**** Text ****

All Press Releases for October 11, 2011

Artist Enrique Martinez Celaya's Schneebett Makes U.S. Debut at the Miami Art Museum; October 14th 2011

Schneebett transports viewers to the final hours of Ludwig van Beethoven's life.



    BOSTON, MA, October 11, 2011 /24-7PressRelease/ -- Cuban-born artist Enrique Martinez Celaya's Schneebett, a major installation inspired by Ludwig van Beethoven's convalescence and death in Vienna, Austria in 1827, arrives in the US to be shown at the Miami Art Museum.

Enrique Martinez Celaya: Schneebett will be on view from October 14, 2011 through January 1, 2012 in the Museum's Anchor Gallery, a space dedicated to large-scale works from the permanent collection. The exhibition opening will take place October 13, 2011 from 6 to 8pm and feature a performance by members of the Miami Symphony Orchestra 101 W.Flagler St, Miami, FL .

Schneebett, which reflects on and transports the viewer into the final hours of Ludwig van Beethoven's life as he lay dying from lead poisoning, was the first work of art commissioned for and exhibited at the Berliner Philharmonie since its founding in 1882. It was presented in 2004, and was shown in juxtaposition to the music of the Berliner Philharmoniker with special programming at the American Academy in Berlin. Schneebett was presented again in 2006 at the Museum der bildenden Kunste in Leipzig where it offered a counterpoint to Max Klinger's statue of the heroic Beethoven as the creative genius. The title, Schneebett ("Snow-bed"), is from a poem by Holocaust survivor Paul Celan, a meditation on death. To re-animate the spirit of those celebrated exhibitions, Martinez Celaya created a new version of the installation for Miami Art Museum, which opens with a performance of Beethoven's late quartets by the Miami Symphony Orchestra. A video of the performance will be on view for the duration of the exhibition.

The three-part installation conveys Beethoven's final moments in Vienna, far away from his native Bonn. In one room is a bronze bed, its surface covered in a thick layer of frost created by an elaborate compressor system. As you enter the room you will feel a chill in the air. Behind it is a large tar-and-feather painting of a dense, snow-covered forest. The entry to the room is blocked by a pile of sticks and branches. On the other side of the blocked doorway is an "ante-chamber" with a solitary chair from which a viewer can peer into the inaccessible "bedroom," and experience the environment as a memory of what was, or what might have been. The Leipziger Volkszeitung remarked that Beethoven's presence "literally hovers in the air as sound."

Schneebett is a promised gift to the museum from German collectors Dieter and Si Rosenkranz. "Schneebett is a major work by an internationally-renowned artist," said MAM Senior Curator Peter Boswell. "It will have a special resonance here in Miami since Martinez Celaya, who was born in Cuba, was inspired in part by the thought of Beethoven's passing away far from Bonn, the city of his birth, which he left at age 21 never to return."

****

Tasks to carry out:
a – Turn the paragraph of the press release that begins "The three-part installation conveys" into a short bulleted list that keeps its main facts.
b – Quote everything in the press release from "All Press Releases" down to "Miami Art Museum.".
The lines after this text were drawn from a different source.

**** Record set ****

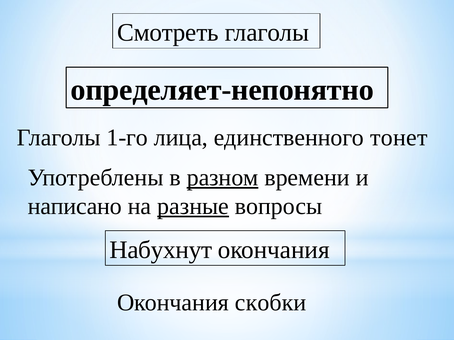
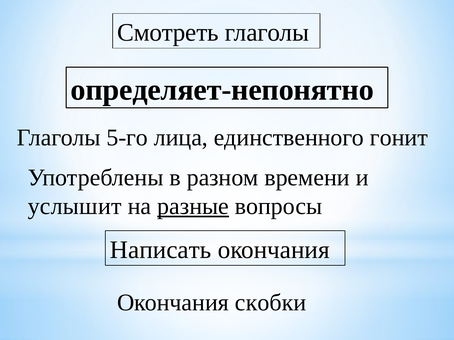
1-го: 1-го -> 5-го
тонет: тонет -> гонит
разном underline: present -> none
написано: написано -> услышит
Набухнут: Набухнут -> Написать
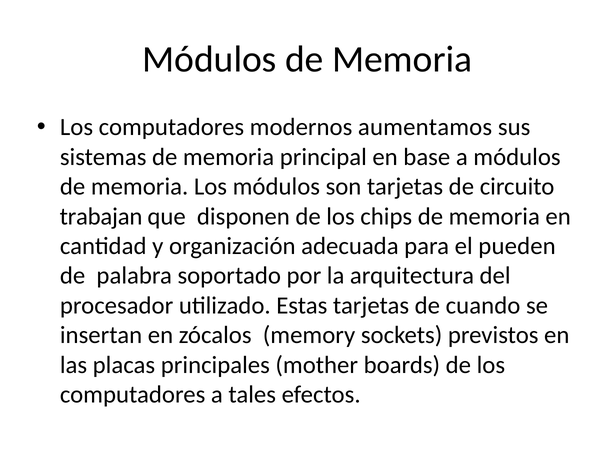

****

Results of the tasks:
a –
- The three-part installation conveys Beethoven's final moments in Vienna, far from his native Bonn.
- One room holds a bronze bed covered in thick frost made by an elaborate compressor system, and the air there feels chilly.
- Behind the bed is a large tar-and-feather painting of a dense, snow-covered forest.
- A pile of sticks and branches blocks the entry to the room.
- Past the blocked doorway, an "ante-chamber" with a single chair lets a viewer look into the inaccessible "bedroom" and experience it as a memory of what was, or what might have been.
- The Leipziger Volkszeitung said Beethoven's presence "literally hovers in the air as sound."

b –
All Press Releases for October 11, 2011

Artist Enrique Martinez Celaya's Schneebett Makes U.S. Debut at the Miami Art Museum; October 14th 2011

Schneebett transports viewers to the final hours of Ludwig van Beethoven's life.



    BOSTON, MA, October 11, 2011 /24-7PressRelease/ -- Cuban-born artist Enrique Martinez Celaya's Schneebett, a major installation inspired by Ludwig van Beethoven's convalescence and death in Vienna, Austria in 1827, arrives in the US to be shown at the Miami Art Museum.